Fwd: Memory corruption in multithreaded user space program while calling fork

Sat Jul 8 12:05:51 PDT 2023

On Sat, 8 Jul 2023 at 11:40, Suren Baghdasaryan <surenb at google.com> wrote:
>
> My understanding was that flush_cache_dup_mm() is there to ensure
> nothing is in the cache, so locking VMAs before doing that would
> ensure that no page faults would pollute the caches after we flushed
> them. Is that reasoning incorrect?

It is indeed incorrect.

The VIVT caches are fundamentally broken, and we have various random
hacks for them to make them work in legacy situations.

And that flush_cache_dup_mm() is exactly that: a band-aid to make sure
that when we do a fork(), any previous writes that are dirty in the
caches will have made it to memory, so that they will show up in the
*new* process that has a different virtual mapping.

BUT!

This has nothing to do with page faults, or other threads.

If you have a threaded application that does fork(), it can - and will
- dirty the VIVT caches *during* the fork, and so the whole
"flush_cache_dup_mm()" is completely and fundamentally race wrt any
*new* activity.

It's not even what it is trying to deal with. All it tries to do is to
make sure that the newly forked child AT LEAST sees all the changes
that the parent did up to the point of the fork. Anything after that
is simply not relevant at all.

So think of all this not as some kind of absolute synchronization and
cache coherency (because you will never get that on a VIVT
architecture anyway), but as a "for the simple cases, this will at
least get you the expected behavior".

But as mentioned, for the issue of PER_VMA_LOCK, this is all *doubly*
irrelevant. Not only was it not relevant to begin with (ie that cache
flush only synchronizes parent -> child, not other-threads -> child),
but VIVT caches don't even exist on any relevant architecture because
they are fundamentally broken in so many other ways.

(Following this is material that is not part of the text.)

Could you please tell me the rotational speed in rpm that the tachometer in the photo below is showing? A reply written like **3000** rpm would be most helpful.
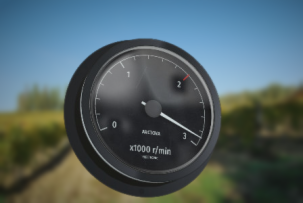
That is **2900** rpm
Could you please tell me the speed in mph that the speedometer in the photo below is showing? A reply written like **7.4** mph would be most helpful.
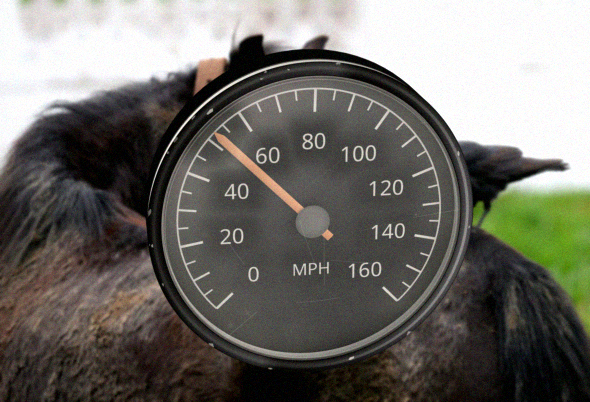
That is **52.5** mph
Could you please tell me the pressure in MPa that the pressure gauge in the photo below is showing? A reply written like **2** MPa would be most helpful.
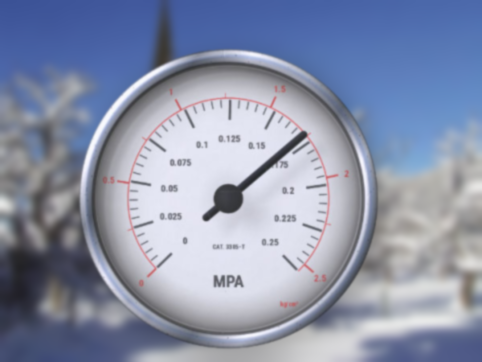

So all our "synchronize caches by hand" is literally just band-aid for
legacy architectures. I think it's mostly things like the old broken
MIPS chips, some sparc32, pa-risc: the "old RISC" stuff, where people
simplified the hardware a bit too much.

VIVT is lovely for hardware people becasue they get a shortcut. But
it's "lovely" in the same way that "PI=3" is lovely. It's simpler -
but it's _wrong_.

And it's almost entirely useless if you ever do SMP. I guarantee we
have tons of races with it for very fundamental reasons - the problems
it causes for software are not fixable, they are "hidable for the
simple case".

So you'll also find things like dcache_page_flush(), which flushes
writes to a page to memory. And exactly like the fork() case, it's
*not* real cache coherency, and it's *not* some kind of true global
serialization.

It's used in cases where we have a particular user that wants the
changes *it* made to be made visible. And exactly like
flush_cache_dup_mm(), it cannot deal with concurrent changes that
other threads make.

> Ok, I think these two are non-controversial:
> https://lkml.kernel.org/r/20230707043211.3682710-1-surenb@google.com
> https://lkml.kernel.org/r/20230707043211.3682710-2-surenb@google.com

These look sane to me. I wonder if the vma_start_write() should have
been somewhere else, but at least it makes sense in context, even if I
get the feeling that maybe it should have been done in some helper
earlier.

As it is, we randomly do it in other helpers like vm_flags_set(), and
I've often had the reaction that these vma_start_write() calls are
randomly sprinked around without any clear _design_ for where they
are.

> and the question now is how we fix the fork() case:
> https://lore.kernel.org/all/20230706011400.2949242-2-surenb@google.com/
> (if my above explanation makes sense to you)

See above. That patch is nonsensical. Trying to order
flush_cache_dup_mm() is not about page faults, and is fundamentally
not doable with threads anyway.

> https://lore.kernel.org/all/20230705063711.2670599-2-surenb@google.com/

This is the one that makes sense to me.

               Linus